Report #61585
[bug\_fix] You're importing a component that needs useState. It only works in a Client Component but none of your parents are marked with 'use client', so they're Server Components by default.
Add the 'use client' directive at the very top of the file \(above imports\) that uses React hooks or browser APIs. This marks the module and its imports as a Client Component boundary, causing Next.js to send the JS bundle to the browser. The root cause is that Next.js App Router defaults to Server Components \(zero JS bundle\) for performance, and hooks like useState require a client runtime.
Journey Context:
A developer migrates a Next.js 12 Pages Router app to Next.js 14 App Router.

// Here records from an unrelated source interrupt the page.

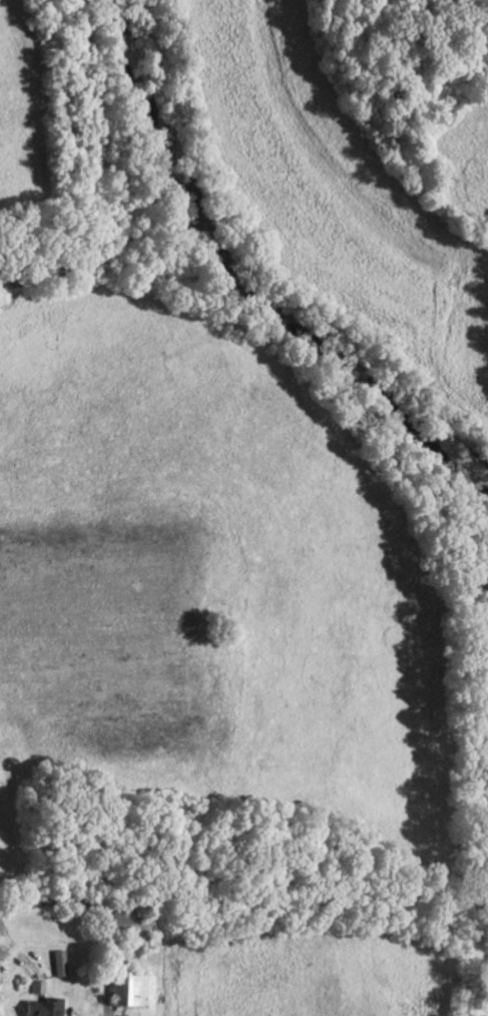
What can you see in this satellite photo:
road: (89, 906)
building: (121, 922)
building: (56, 962)
building: (127, 988)
building: (39, 1007)

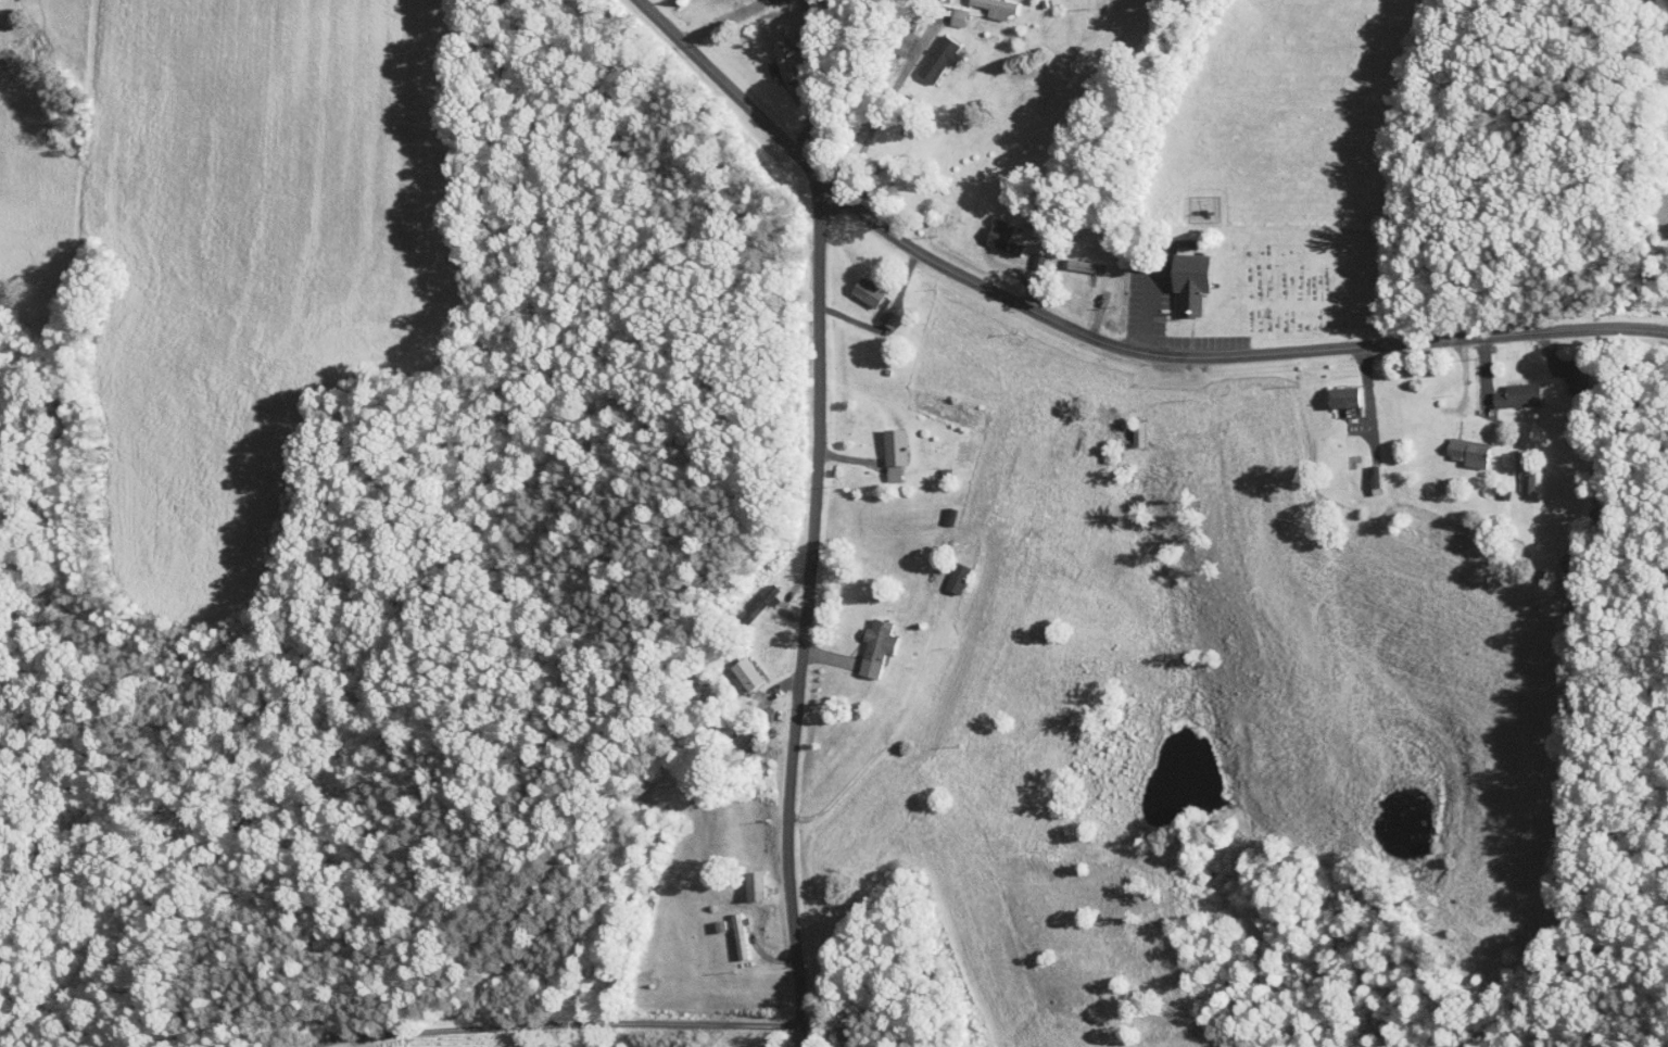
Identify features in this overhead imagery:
building: (985, 5)
building: (944, 9)
road: (705, 16)
building: (890, 35)
building: (766, 49)
building: (925, 51)
road: (888, 98)
building: (984, 226)
building: (1174, 274)
building: (852, 285)
road: (1148, 307)
building: (874, 312)
road: (1095, 338)
building: (1502, 388)
building: (1329, 390)
road: (1368, 401)
building: (1124, 427)
building: (1453, 445)
building: (880, 446)
building: (943, 571)
road: (807, 612)
building: (862, 641)
building: (732, 666)
building: (740, 879)
building: (726, 929)
road: (766, 951)
road: (552, 1021)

They move 'pages/profile.tsx' to 'app/profile/page.tsx' and copy over the existing component logic that uses 'const \[user, setUser\] = useState\(null\)'. Upon saving the file, the Next.js dev server throws a red compilation error stating that useState only works in Client Components. The developer is confused because the code worked perfectly in the old 'pages' directory. They search the error text and find the Next.js documentation on Client Components. They realize that in the App Router, all components are Server Components by default, running only on the server during SSR to reduce client-side JS. To use hooks that require a browser environment, they must explicitly opt-in to the client bundle by adding 'use client' at the top of the file. After adding the directive, the error resolves and the component hydrates correctly in the browser.
⚠ Workarounds are unverified - always check before running. Confirmations show what worked for others, not a safety guarantee.